Et les revendications, par contre, elles venaient bien des salariés : les syndicats avaient fait le tour pour prendre les revendications de tout le monde, savoir ce qu’on amenait aux NAO, ce qu’on allait défendre. Donc à la base elles sont validées par les salariés. Mais le mouvement serait plus fort si les revendications étaient votées collectivement.
Cette année ça a été une première expérience de la grève pour beaucoup. On se retrouve dans une situation où sur mon site, les collègues non syndiqués attendent un peu des syndicats qu’on appelle à la grève. Moi j’essaie de leur dire : le mouvement, c’est vous qui le construisez, c’est tout le monde, il n’y a pas forcément besoin de suivre les organisations syndicales – en fait j’essaie de faire en sorte que les collègues soient acteurs du mouvement.
Le fait qu’il y a eu ces grèves spontanées, c’est un bon signe : ça montre qu’il y a des travailleurs qui veulent qu’il se passe quelque chose. J’avais des collègues qui attendaient que ça bouge, sur mon site qui venaient me voir et me disaient « alors, c’est quand qu’on fait grève » ; moi je leur dit « quand vous voulez ! ». J’essaie de pousser pour qu’on ait quelque chose qui dure et qui implique au maximum les salariés.

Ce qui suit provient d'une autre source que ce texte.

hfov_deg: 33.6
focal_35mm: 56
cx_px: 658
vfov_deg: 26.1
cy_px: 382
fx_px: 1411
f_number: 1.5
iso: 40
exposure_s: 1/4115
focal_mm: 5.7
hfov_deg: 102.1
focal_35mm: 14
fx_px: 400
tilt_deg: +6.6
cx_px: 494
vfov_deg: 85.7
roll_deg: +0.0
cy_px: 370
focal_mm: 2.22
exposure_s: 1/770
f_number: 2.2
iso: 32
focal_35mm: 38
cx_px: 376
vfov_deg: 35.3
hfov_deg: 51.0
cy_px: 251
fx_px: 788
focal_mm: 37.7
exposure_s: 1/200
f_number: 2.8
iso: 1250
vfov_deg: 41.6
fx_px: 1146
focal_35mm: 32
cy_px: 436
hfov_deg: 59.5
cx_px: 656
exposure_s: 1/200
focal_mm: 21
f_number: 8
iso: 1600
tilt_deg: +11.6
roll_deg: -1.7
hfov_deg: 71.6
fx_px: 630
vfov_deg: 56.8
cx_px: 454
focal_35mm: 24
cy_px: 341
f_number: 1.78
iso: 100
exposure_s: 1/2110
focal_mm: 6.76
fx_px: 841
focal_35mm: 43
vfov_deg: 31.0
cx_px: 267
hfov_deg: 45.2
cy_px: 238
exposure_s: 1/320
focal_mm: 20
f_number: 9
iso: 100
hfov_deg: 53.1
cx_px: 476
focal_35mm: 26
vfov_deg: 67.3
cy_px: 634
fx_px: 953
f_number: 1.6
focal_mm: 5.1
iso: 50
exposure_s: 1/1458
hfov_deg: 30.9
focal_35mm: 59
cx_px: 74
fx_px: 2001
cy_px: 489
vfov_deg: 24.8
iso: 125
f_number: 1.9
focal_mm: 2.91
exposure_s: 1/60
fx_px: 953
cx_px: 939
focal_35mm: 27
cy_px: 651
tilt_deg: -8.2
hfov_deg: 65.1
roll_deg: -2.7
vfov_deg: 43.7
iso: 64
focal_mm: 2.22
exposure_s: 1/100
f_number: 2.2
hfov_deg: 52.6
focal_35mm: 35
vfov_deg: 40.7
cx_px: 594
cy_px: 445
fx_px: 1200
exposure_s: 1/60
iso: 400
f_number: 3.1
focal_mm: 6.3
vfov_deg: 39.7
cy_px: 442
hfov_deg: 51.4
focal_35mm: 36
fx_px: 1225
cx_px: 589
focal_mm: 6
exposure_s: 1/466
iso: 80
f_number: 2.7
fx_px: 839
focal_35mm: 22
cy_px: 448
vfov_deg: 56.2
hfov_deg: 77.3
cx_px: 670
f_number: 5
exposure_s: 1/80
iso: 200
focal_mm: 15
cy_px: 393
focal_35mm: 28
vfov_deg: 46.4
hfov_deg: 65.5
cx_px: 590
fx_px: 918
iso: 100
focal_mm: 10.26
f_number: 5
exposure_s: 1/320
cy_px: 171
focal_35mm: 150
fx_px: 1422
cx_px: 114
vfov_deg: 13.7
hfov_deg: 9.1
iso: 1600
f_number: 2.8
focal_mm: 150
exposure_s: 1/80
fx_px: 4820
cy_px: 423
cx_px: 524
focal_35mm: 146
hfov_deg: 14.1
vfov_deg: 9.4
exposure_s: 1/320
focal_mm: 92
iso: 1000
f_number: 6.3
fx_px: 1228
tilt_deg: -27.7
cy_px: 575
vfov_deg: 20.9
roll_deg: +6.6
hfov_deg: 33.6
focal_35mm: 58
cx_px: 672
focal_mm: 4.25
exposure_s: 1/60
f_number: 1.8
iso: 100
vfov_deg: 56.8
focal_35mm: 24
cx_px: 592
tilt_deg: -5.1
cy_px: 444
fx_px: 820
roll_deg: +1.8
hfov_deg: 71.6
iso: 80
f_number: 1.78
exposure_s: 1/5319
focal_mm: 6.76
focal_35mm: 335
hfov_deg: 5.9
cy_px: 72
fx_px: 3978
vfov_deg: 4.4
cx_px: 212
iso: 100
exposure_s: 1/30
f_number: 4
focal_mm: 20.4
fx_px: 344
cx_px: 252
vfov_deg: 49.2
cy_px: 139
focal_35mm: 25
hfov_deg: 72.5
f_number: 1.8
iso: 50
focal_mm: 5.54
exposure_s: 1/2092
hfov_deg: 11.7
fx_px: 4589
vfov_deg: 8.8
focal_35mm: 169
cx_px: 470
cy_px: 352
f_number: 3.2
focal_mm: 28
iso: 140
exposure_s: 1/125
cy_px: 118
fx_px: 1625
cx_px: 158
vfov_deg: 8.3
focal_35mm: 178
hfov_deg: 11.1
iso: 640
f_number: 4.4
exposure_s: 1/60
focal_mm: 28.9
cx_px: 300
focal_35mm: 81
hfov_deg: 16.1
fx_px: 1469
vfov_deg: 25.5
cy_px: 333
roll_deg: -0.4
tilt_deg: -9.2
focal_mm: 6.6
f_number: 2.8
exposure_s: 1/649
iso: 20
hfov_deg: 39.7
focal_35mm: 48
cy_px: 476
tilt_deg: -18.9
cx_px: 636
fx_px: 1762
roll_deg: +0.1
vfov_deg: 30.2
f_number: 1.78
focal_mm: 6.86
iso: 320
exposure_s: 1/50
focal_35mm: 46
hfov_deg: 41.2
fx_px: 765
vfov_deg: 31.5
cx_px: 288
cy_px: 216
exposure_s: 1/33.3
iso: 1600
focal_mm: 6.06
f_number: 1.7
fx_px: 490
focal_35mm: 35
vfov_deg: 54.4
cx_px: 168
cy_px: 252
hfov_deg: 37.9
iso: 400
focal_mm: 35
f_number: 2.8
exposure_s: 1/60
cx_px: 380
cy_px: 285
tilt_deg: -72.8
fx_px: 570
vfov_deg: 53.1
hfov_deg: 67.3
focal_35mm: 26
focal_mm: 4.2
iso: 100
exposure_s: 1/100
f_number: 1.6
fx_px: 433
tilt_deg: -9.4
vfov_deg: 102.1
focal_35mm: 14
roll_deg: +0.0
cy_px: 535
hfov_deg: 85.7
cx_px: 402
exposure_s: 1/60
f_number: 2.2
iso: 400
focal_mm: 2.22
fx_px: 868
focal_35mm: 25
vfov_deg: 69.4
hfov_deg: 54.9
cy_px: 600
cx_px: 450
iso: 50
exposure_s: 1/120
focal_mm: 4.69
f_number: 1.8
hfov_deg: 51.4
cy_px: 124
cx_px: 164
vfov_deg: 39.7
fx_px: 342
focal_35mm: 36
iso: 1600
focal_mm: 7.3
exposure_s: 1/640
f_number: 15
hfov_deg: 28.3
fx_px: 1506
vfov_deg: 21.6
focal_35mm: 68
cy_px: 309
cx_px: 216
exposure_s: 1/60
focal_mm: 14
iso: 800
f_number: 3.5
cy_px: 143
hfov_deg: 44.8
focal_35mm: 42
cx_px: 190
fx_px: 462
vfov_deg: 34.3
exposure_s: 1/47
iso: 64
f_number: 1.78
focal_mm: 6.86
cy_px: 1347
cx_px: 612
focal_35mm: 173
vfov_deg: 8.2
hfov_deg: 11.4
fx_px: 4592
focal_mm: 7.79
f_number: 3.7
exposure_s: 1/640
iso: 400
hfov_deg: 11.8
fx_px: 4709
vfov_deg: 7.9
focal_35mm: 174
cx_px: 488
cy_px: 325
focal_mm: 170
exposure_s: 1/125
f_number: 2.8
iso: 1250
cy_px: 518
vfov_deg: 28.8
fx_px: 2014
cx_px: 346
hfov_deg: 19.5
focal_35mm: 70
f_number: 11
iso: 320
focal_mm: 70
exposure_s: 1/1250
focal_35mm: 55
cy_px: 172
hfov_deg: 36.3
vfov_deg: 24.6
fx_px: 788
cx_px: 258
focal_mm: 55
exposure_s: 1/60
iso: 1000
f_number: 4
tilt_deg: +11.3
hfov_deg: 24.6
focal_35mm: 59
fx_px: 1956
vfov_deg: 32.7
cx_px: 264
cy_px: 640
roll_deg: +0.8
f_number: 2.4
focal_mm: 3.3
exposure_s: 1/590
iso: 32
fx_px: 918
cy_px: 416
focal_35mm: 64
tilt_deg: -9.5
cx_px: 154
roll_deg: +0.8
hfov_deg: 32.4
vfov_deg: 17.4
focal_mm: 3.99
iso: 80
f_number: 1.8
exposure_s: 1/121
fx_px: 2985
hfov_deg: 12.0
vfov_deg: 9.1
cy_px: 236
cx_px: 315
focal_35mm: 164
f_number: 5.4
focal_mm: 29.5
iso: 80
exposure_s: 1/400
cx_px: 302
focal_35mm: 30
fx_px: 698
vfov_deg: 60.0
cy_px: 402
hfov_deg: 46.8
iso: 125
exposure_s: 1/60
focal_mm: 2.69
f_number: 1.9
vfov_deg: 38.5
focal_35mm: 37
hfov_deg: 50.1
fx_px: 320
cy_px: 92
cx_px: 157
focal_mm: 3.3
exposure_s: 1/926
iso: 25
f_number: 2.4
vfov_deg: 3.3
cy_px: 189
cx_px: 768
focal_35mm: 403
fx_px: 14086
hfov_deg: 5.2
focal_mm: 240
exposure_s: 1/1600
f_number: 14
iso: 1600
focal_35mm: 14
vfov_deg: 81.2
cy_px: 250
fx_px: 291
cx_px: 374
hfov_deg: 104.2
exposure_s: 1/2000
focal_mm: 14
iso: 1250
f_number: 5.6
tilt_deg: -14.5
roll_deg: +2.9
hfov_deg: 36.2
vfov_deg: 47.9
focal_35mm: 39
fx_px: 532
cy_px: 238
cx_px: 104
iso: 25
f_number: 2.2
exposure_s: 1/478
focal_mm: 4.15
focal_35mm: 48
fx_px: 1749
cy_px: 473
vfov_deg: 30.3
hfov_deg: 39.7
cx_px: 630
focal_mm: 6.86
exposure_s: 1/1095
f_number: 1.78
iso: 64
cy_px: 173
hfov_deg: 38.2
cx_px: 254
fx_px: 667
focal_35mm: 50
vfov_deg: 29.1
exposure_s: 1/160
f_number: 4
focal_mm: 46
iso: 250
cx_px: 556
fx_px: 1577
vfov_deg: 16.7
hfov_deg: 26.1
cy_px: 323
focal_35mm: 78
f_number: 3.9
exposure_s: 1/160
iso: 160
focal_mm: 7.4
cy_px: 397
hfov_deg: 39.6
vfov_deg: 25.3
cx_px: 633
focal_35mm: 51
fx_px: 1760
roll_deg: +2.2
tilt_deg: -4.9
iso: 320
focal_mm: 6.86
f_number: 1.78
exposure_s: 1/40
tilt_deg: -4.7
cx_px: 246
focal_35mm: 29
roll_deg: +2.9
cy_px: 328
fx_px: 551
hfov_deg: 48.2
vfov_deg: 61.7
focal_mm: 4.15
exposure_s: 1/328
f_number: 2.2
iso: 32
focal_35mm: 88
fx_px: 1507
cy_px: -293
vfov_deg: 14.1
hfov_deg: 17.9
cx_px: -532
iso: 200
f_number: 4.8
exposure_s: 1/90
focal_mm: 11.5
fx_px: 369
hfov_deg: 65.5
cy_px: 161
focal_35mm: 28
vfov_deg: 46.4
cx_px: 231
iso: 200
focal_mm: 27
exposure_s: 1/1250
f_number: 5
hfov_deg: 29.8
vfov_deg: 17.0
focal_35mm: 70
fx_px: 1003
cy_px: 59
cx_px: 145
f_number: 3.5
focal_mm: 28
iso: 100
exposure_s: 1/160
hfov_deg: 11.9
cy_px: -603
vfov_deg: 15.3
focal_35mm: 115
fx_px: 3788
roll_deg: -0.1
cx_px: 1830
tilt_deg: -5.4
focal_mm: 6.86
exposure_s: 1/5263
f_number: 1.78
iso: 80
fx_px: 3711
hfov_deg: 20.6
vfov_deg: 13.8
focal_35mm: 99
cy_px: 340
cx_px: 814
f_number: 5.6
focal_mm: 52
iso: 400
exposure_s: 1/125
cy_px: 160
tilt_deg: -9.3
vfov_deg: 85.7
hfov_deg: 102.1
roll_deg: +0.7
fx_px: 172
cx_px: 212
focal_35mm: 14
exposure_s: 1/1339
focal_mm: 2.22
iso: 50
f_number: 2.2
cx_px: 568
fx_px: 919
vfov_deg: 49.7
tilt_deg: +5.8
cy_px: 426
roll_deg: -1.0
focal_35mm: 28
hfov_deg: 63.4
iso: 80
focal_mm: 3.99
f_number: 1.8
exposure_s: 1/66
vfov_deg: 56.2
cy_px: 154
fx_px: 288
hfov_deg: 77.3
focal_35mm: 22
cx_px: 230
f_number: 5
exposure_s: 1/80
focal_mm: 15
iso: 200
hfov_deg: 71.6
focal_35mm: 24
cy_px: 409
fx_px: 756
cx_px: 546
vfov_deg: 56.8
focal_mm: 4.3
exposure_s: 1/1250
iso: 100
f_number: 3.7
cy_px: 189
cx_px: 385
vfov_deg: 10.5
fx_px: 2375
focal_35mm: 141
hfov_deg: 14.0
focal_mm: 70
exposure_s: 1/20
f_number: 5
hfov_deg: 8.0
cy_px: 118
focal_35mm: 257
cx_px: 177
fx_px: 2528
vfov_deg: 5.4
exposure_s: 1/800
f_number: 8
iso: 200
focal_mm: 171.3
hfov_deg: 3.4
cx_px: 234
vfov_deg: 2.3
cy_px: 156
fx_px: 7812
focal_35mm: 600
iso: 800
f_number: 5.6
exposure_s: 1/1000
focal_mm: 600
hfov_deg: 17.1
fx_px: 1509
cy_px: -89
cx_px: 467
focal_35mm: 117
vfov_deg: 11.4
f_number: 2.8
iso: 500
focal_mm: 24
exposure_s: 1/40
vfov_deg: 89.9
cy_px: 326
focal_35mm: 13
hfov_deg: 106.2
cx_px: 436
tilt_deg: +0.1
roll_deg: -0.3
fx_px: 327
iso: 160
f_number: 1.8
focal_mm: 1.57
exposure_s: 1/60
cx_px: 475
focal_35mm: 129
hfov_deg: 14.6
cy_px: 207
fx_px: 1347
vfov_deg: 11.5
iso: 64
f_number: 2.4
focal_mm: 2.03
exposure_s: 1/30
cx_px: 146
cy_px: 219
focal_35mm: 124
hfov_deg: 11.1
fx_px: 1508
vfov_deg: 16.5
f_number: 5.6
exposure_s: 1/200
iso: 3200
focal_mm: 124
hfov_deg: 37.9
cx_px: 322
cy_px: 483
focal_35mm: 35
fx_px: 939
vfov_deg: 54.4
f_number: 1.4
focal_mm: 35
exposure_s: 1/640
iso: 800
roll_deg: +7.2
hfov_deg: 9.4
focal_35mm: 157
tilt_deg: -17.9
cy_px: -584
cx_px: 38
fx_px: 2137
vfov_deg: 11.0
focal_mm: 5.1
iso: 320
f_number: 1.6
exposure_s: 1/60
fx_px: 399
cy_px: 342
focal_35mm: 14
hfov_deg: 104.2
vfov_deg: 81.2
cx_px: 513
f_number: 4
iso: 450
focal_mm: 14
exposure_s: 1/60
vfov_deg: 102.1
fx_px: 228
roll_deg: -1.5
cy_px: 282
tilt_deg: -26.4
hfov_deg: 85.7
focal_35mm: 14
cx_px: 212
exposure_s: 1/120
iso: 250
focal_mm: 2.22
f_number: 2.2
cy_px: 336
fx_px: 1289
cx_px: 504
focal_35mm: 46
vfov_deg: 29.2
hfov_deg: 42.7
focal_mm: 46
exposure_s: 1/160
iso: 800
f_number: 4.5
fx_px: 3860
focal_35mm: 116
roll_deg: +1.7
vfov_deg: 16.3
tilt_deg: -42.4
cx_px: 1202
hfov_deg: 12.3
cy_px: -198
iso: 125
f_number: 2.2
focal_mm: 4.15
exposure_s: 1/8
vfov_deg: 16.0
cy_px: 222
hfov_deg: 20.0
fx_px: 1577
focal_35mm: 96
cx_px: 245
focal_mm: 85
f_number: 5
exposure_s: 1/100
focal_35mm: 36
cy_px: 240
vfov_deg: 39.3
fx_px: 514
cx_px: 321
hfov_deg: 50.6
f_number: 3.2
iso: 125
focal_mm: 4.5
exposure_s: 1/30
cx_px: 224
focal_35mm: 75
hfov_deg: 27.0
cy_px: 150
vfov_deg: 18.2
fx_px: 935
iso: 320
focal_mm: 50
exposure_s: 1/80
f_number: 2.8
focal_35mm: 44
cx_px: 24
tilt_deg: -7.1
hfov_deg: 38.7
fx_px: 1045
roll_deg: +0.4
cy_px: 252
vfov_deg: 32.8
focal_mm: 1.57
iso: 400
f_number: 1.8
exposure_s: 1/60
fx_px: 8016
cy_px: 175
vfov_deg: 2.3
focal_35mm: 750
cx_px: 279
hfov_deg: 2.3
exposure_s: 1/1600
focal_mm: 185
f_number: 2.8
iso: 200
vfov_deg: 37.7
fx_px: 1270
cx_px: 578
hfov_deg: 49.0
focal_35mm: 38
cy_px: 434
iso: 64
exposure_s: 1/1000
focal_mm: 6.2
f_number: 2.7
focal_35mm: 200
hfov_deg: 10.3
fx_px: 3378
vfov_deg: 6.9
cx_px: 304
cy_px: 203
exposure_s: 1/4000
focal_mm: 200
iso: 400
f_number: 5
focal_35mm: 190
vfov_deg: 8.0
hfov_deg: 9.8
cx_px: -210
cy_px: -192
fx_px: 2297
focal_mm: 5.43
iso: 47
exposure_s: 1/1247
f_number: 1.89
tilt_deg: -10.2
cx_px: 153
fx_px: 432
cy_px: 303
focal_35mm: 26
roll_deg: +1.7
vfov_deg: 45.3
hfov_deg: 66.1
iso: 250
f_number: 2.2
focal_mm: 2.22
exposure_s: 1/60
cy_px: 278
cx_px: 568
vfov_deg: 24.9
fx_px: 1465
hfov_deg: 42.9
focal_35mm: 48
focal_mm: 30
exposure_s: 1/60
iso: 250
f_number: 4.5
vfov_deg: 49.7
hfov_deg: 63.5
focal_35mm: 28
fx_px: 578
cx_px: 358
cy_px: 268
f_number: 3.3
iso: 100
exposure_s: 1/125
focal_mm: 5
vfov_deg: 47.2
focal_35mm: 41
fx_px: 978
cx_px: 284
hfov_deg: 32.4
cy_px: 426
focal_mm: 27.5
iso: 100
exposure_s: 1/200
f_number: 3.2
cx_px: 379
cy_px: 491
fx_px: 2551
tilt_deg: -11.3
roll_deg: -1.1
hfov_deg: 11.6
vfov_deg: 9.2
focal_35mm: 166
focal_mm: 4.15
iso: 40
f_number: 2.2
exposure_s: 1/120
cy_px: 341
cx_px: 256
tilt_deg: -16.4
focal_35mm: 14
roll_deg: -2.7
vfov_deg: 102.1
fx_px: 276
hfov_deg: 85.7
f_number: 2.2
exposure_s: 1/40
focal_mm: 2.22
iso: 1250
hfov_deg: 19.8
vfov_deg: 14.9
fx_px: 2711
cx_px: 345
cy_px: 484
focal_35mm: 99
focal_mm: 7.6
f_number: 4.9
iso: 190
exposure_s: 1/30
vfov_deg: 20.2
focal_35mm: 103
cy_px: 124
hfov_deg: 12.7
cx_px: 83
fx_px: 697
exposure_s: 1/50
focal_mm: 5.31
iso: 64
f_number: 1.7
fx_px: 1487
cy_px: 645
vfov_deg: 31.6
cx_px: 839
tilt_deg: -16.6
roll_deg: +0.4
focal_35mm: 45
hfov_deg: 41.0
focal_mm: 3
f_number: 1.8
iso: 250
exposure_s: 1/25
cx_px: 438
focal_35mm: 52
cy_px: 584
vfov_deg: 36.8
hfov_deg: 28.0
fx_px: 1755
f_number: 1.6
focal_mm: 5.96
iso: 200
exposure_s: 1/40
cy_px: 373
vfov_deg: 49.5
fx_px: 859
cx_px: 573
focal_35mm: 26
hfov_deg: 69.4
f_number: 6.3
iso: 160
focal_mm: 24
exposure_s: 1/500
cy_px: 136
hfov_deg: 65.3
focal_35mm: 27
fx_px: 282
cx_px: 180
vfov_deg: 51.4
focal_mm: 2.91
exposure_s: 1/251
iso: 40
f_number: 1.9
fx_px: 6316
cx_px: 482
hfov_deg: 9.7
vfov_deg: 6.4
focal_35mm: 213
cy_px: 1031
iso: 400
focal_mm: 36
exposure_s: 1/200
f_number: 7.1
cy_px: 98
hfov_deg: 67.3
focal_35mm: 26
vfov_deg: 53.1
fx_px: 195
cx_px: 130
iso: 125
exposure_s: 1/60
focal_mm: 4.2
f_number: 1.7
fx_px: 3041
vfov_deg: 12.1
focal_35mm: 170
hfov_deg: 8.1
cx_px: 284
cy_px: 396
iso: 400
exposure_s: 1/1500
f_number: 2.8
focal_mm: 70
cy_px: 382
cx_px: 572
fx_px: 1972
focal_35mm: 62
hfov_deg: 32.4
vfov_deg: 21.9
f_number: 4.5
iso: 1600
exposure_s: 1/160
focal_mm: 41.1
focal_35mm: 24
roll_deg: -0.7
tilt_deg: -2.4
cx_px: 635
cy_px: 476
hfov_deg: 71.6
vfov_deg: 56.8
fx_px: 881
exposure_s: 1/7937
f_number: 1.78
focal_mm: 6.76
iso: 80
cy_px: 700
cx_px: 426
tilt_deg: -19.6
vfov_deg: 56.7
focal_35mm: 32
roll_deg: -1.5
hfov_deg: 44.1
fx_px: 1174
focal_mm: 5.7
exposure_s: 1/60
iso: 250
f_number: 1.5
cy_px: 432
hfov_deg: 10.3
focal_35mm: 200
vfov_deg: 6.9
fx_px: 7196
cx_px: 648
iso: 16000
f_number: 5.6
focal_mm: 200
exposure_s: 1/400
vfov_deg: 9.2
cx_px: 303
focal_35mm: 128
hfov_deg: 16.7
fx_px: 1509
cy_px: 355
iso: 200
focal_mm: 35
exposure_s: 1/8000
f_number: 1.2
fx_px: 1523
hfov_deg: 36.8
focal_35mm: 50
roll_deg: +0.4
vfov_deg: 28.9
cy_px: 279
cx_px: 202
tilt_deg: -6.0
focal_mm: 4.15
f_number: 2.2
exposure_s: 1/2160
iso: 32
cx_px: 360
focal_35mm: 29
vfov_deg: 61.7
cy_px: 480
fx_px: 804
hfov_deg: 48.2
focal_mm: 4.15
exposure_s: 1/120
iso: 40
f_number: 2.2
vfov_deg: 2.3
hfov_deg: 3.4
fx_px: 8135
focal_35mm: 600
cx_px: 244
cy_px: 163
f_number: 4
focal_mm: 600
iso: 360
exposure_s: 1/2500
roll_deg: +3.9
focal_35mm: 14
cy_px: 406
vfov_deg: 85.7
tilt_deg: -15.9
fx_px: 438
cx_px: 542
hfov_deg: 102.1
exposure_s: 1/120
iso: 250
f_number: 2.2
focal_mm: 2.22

- Quelle est la suite à Amazon ?
Robin : Je sens de plus en plus une prise de conscience, sans nommer forcément, les collègues ils vont pas parler du capitalisme, etc., mais une vision générale qu’en fait on est dans un monde qui est basé sur l’injustice et l’exploitation. Ça je le ressens. Des fois il y a aussi beaucoup de confusion, ça peut partir dans tous les sens. Il y a beaucoup de collègues qui voulaient voter Le Pen et Zemmour, il y en a qui l’ont fait… avec le deuxième tour, il y a pas mal de collègues, y compris certains qui ont voté Mélenchon, qui tombent dans le piège du « tout sauf Macron » et qui sont prêts à donner leur voix à Le Pen. J’essaie de continuer à expliquer que l’extrême droite est l’ennemie des travailleurs, mais clairement il manque une boussole politique.
Là on va essayer de durcir le mouvement au maximum, continuer à construire le rapport de force. On va essayer de souffler sur les braises ! Ce qui va être essentiel c’est de rendre le mouvement plus démocratique. Ça ne peut qu’inciter les collègues à être acteurs du mouvement et à vouloir aller plus loin et faire en sorte que ça dure. Ce soir je rentre pour faire débrayer l’équipe du soir. Là, on va faire qu’il y ait des discussions, des débats, par exemple on va voir si c’est possible que partout il y ait des infos syndicales, au moins de compte-rendu des NAO pour voir ce que les travailleurs veulent faire. Mais ça bouge, on a une vraie dynamique, par exemple des collègues qui sont en CDI depuis peu ont rejoint la grève ; et on a syndiqué des salariés aussi.
Les 3,5 % ça a été la goutte d’eau. En tout cas, avec cette grève, on a le sentiment de relever la tête.